This year, that's a tough job.

But Plouffe let supporters and reporters in on a bloc of votes out there which haven't shown up in the polls, but could make a huge difference. Yup, those un-likely voters.

Plouffe explains, "Tens of thousands of people right now in Iowa are no threat to vote for (Republican gubernatorial candidate) Terry Branstad or (incumbent Republican U.S. Senator) Chuck Grassley or any Republican but they're no committed to voting."

If these unlikely, unmotivated voters can be reached in a one-to-one way (preferably by some they know or in their neighborhood), Plouffe says those folks can be turned into likely Democratic votes.

How does Plouffe know that? 2008.

Many of the twenty-million new voters who cast votes two-years ago and helped propel Barack Obama to the White House, the Plouffe-led OFA is still reaching out to. So are state party organizations.

"We know our sporadic Democratic voters are going to vote the top of that ticket, if we can get those ballots to 'em. And we know how to get those ballots to them," says Iowa Democratic Party chairwoman Sue Dvorsky.

And Plouffe says the same scenario plays out in every state. "If we can get Democratic vote totals up just a little bit we're going to win some close races."

All of them? Plouffe did NOT go there, but he sees a better day for Democrats if they claim the independents and the "un-likely votes."

- - -

- EXERCISES TO COMPLETE:
**A.** Answer these about the Iowa turnout text:
(i) Who is named as chairwoman of the Iowa Democratic Party?
(ii) How many new voters does the text say cast votes two years ago?
(iii) Which incumbent Republican U.S. Senator does Plouffe mention?
**B.** Copy the records word for word, starting at the line that contains "convivencia y la paz ciudadanas que tanto" and continuing through the end of the records.

- GIVEN INFORMATION:
- - -

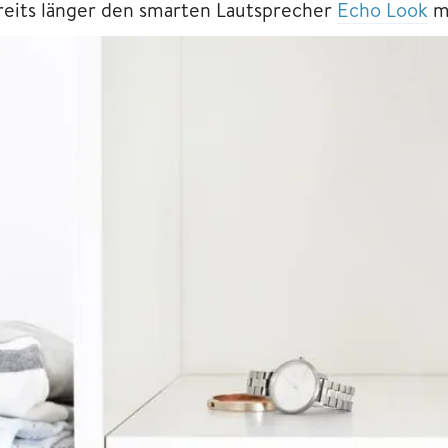
reits länger den smarten Lautsprecher
Echo Look
m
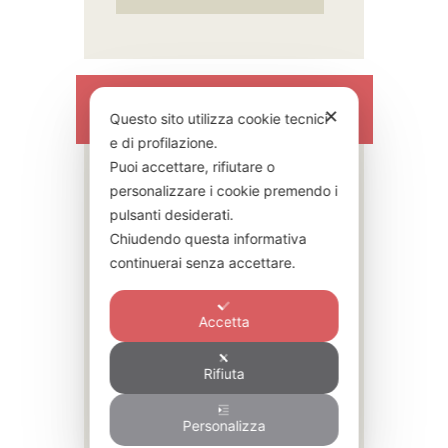
Archivi
✕
Questo sito utilizza cookie tecnici
e di profilazione.
Puoi accettare, rifiutare o
Agosto
2026
personalizzare i cookie premendo i
pulsanti desiderati.
Luglio
2026
Chiudendo questa informativa
Giugno
2026
continuerai senza accettare.
Febbraio
2026
Ottobre
2025
Accetta
Settembre
2025
Febbraio
2024
Rifiuta
Gennaio
2024
Maggio
2020
Personalizza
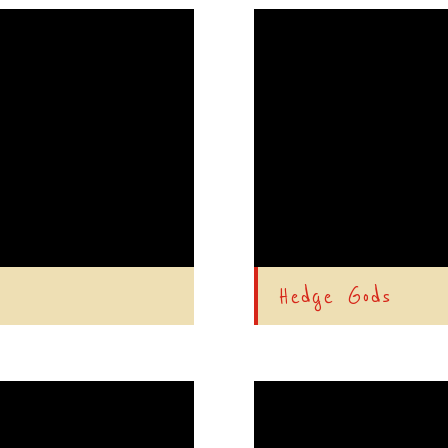
Hedge Gods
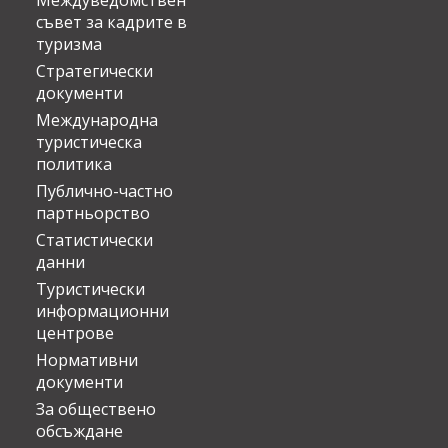
Междуведомствен
съвет за кадрите в
туризма
Стратегически
документи
Международна
туристическа
политика
Публично-частно
партньорство
Статистически
данни
Туристически
информационни
центрове
Нормативни
документи
За обществено
обсъждане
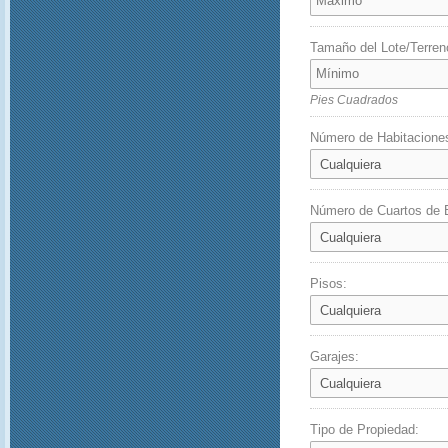
Tamaño del Lote/Terren
Pies Cuadrados
Número de Habitacione
Número de Cuartos de 
Pisos:
Garajes:
Tipo de Propiedad:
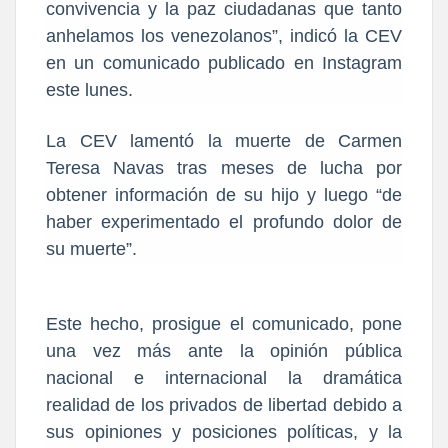
convivencia y la paz ciudadanas que tanto
anhelamos los venezolanos”, indicó la CEV
en un comunicado publicado en Instagram
este lunes.
La CEV lamentó la muerte de Carmen
Teresa Navas tras meses de lucha por
obtener información de su hijo y luego “de
haber experimentado el profundo dolor de
su muerte”.
Este hecho, prosigue el comunicado, pone
una vez más ante la opinión pública
nacional e internacional la dramática
realidad de los privados de libertad debido a
sus opiniones y posiciones políticas, y la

- - -

- SOLUTIONS:
**A.**
(i) Sue Dvorsky
(ii) Twenty million
(iii) Chuck Grassley

**B.**
convivencia y la paz ciudadanas que tanto
anhelamos los venezolanos”, indicó la CEV
en un comunicado publicado en Instagram
este lunes.
La CEV lamentó la muerte de Carmen
Teresa Navas tras meses de lucha por
obtener información de su hijo y luego “de
haber experimentado el profundo dolor de
su muerte”.
Este hecho, prosigue el comunicado, pone
una vez más ante la opinión pública
nacional e internacional la dramática
realidad de los privados de libertad debido a
sus opiniones y posiciones políticas, y la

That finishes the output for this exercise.